The impulse motor according to the invention is not restricted to the exemplified type of hammer machines but can be advantageously applied in hammer machines of other type utilizing air spring driven hammer pistons.
The invention is described in more detail with reference to the accompanying drawings. Therein
FIG. 1 shows a longitudinal partial section through a hammer machine embodying the invention.
FIG. 2 shows an enlarged sectional view of the impulse motor part in FIG. 1.
FIG. 3 is a fragmentary view enlarged from FIG. 2 of the drive piston and its sealing ring.
The present invention relates to impulse motors for hammer machines comprising a housing with a cylinder therein, in which a reciprocating drive piston via a gas cushion in a working chamber of said cylinder repeatedly drives a hammer piston to impact on and to return from a tool carried by the machine housing, and wherein one of said drive piston and hammer piston elements has an axially protruding reduced diameter damping piston thereon adapted to prevent piston encounter collision by arresting the return movement of said hammer piston towards the drive piston in a cooperating damping cylinder provided on the other piston.
The above type of impulse motors is common in usually hand held hammer machines powered by electric, hydraulic or combustion motors, and used for example for chiselling and drilling. The motor transmits its rotation to a crank mechanism in which a connecting rod is journalled to the drive piston causing it to reciprocate and alternately to compress in gas spring manner and to partially evacuate the gas cushion in the working chamber, whereby the hammer piston is caused to advance onto respectively to recede from the tool.

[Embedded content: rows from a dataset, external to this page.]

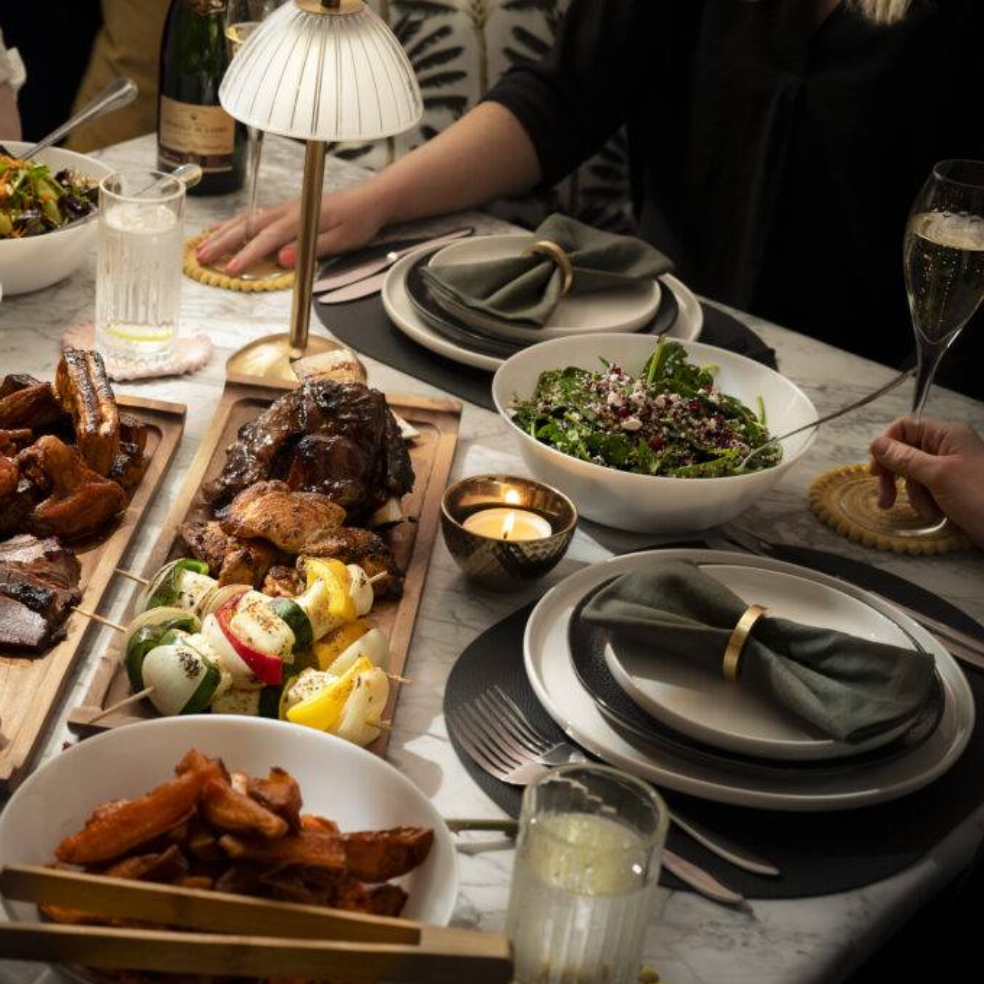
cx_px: 245
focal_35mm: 64
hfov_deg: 26.5
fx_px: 2058
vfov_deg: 26.9
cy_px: 493
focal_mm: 50
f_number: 5.6
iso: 800
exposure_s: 1/60
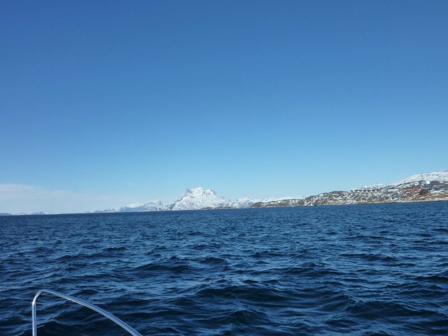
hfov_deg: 69.4
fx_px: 324
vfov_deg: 54.9
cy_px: 168
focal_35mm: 25
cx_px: 224
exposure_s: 1/500
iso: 125
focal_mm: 4.1
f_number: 5.6
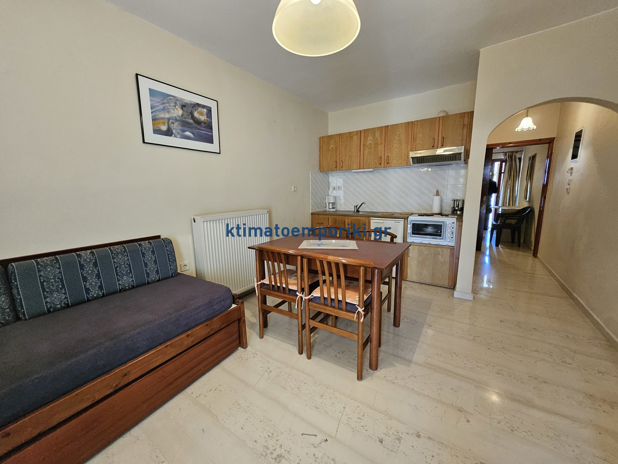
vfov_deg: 89.9
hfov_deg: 106.2
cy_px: 232
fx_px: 232
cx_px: 309
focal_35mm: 13
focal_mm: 1.74
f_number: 2.2
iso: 400
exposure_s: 1/50
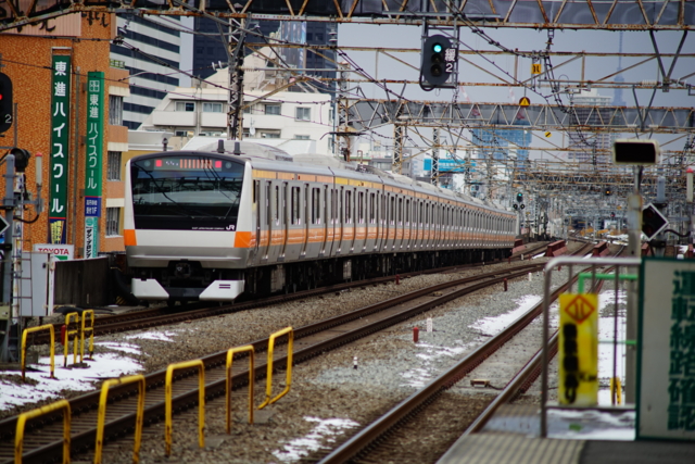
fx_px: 4055
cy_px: 232
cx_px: 348
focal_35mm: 210
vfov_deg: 6.5
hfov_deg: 9.8
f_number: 4
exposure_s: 1/400
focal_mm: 210
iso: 160
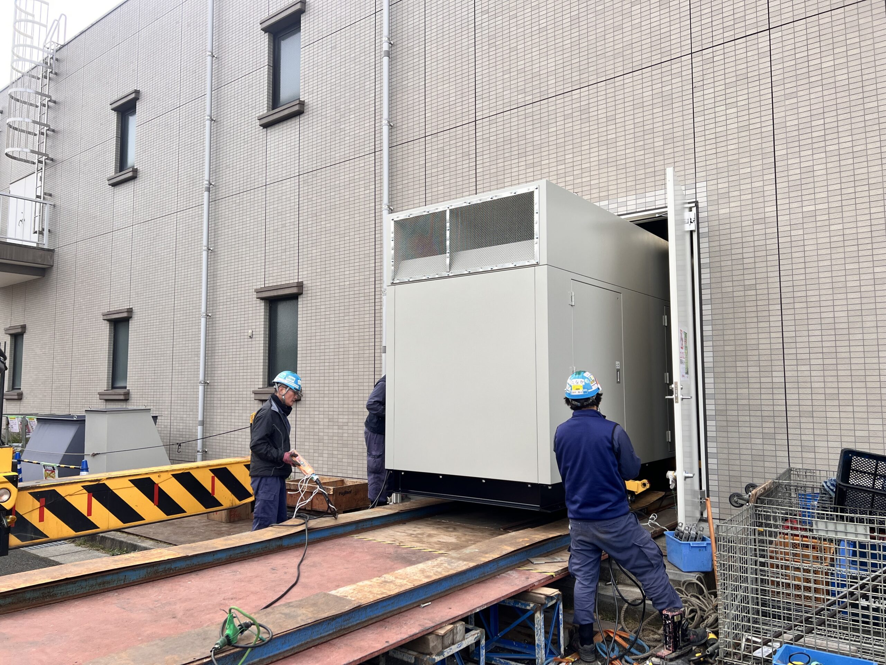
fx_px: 665
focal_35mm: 26
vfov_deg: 53.1
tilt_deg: +5.6
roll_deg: -0.3
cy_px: 332
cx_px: 443
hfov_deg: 67.3
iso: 50
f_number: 1.5
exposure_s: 1/1029
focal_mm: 5.7
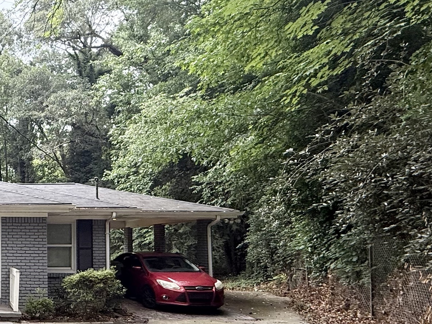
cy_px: 235
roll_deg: -0.2
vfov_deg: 38.8
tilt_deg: +2.3
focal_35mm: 36
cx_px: -68
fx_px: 449
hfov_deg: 39.5
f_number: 2.2
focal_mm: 2.22
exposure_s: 1/99
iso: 125
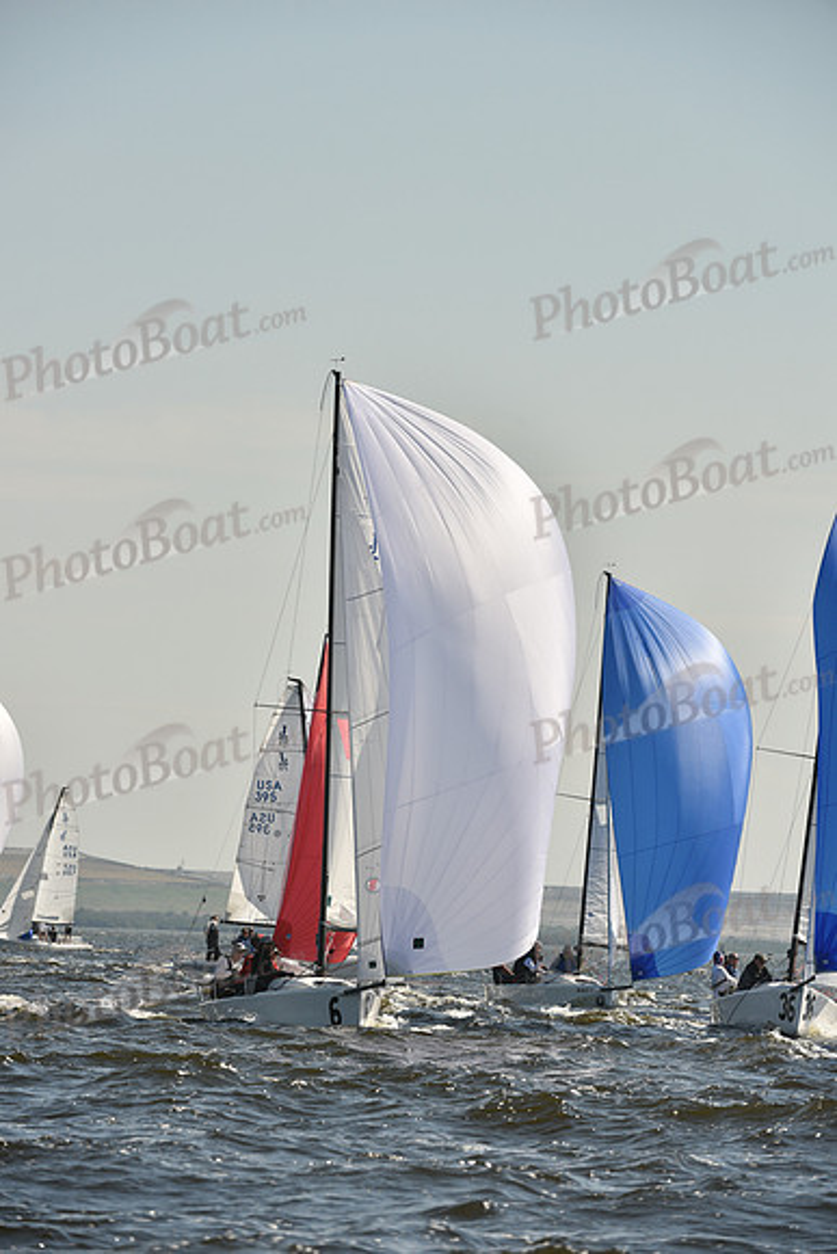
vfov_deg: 8.2
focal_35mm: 250
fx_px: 8713
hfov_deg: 5.5
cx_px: 418
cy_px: 627
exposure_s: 1/1250
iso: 250
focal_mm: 250
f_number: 8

A problem in these impulse motors is that the dual pistons in the movements they describe from time to time overlap one another's paths under unpredictable variation due to the hammer piston being strongly influenced by varying recoil from the tool. The reaction of the tool upon impacts thereagainst in its turn is directly dependent on variations in the material worked upon. Combined with leaking worn piston seals these variations under unfavorable conditions can cause collision between the pistons and resultant total breakdown of the machine.
In earlier efforts to avoid piston collision, cooperating damping piston and cylinder means have been provided on the main pistons of the system, as shown for example in the U.S. Pat. Nos. 1,551,989 and 1,827,877. In such a solution, however, particularly for machines in the higher power range, the damping elements, if given sufficient mutual tightness for attaining dependable damping, tend to produce undue compressive heat or tend to adhere to one another due to suction at separation which hampers regular movement and functioning of the main pistons.
It is an object of the invention to provide means in the aforementioned type of impulse motors that will increase the safety against piston collision without hampering the dependability and operational life in piston work and will avoid putting undue load on the drive mechanism at piston encounter. These objects are attained by the characterizing features of the appended claims.